Alıştırma Görevleri:
(1) Kaynak metne dayanarak şu soruları yanıtlayın:
(a) Son 75 yılda dünyanın jandarması rolünü oynayan ABD'nin en büyük kozu neydi?
(b) ABD, ordusunun giderlerini ve diğer devlet harcamalarını nasıl karşılıyor?
(c) Amerikan devleti için birinci öncelik nedir?
(2) Lütfen kaynak metindeki "ABD açısından de-dollarization" diye başlayan paragrafı, ana bilgilerini koruyarak kısa bir madde listesine dönüştürün.

ABD açısından de-dollarization, buna destek veren ülke veya ülkelere savaş ilan  edilmesine sebep olabilecek denli yüksek bir tehdit olarak algılanmaktadır.  Amerikan ordusu dünyanın her yerindeki üslerinde yüzbinlerce asker ve silah  bulunduruyor. Son 75 yılda dünyanın jandarması rolünü oynayan ABD’nin en  büyük kozu sınırsız dolar basabilmesiydi. Ordusunun giderlerini ve diğer tüm devlet  harcamalarını dolar basarak ve diğer ülkelerden borçlanarak karşılayan ABD,  doların rezerv para olmaktan çıkması durumunda birdenbire kendisini çok güçsüz  ve zayıf bir durumda bulabilir. Bu nedenle de Amerikan devleti için doların değerini  ne pahasına olursa olsun korumak birinci öncelik durumunda.

Veri Kesiti:
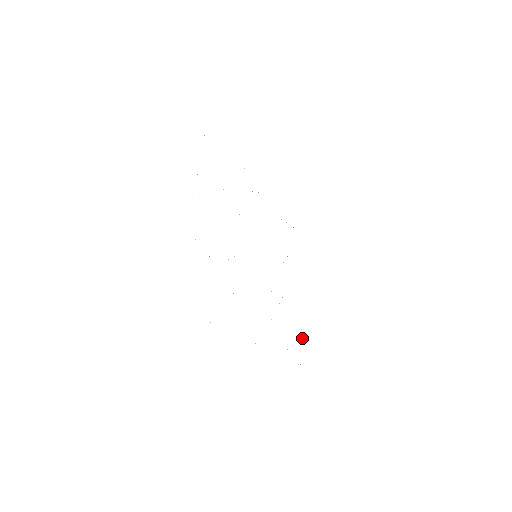
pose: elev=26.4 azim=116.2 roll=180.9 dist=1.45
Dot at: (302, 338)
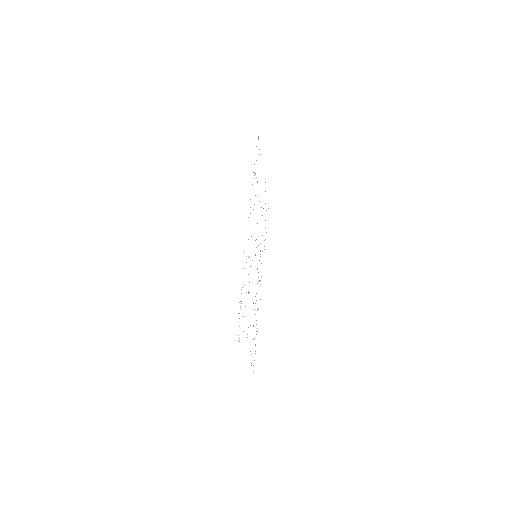
Dot at: occluded
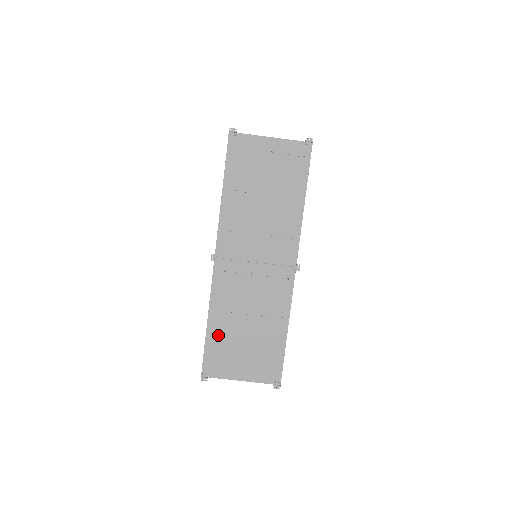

Beklenen Sonuçlar:
(1)
(a) Sınırsız dolar basabilmesi.
(b) Dolar basarak ve diğer ülkelerden borçlanarak.
(c) Doların değerini ne pahasına olursa olsun korumak.

(2)
- ABD, de-dollarization'ı destekleyen ülkelere savaş ilanına yol açabilecek kadar yüksek bir tehdit olarak görüyor.
- Amerikan ordusu dünyanın her yerindeki üslerinde yüzbinlerce asker ve silah bulunduruyor.
- Son 75 yılda dünyanın jandarması rolünü oynayan ABD'nin en büyük kozu sınırsız dolar basabilmesiydi.
- ABD, ordu giderlerini ve diğer devlet harcamalarını dolar basarak ve borçlanarak karşılıyor. Dolar rezerv para olmaktan çıkarsa ABD birdenbire çok güçsüz ve zayıf kalabilir.
- Bu nedenle doların değerini ne pahasına olursa olsun korumak, Amerikan devletinin birinci önceliği.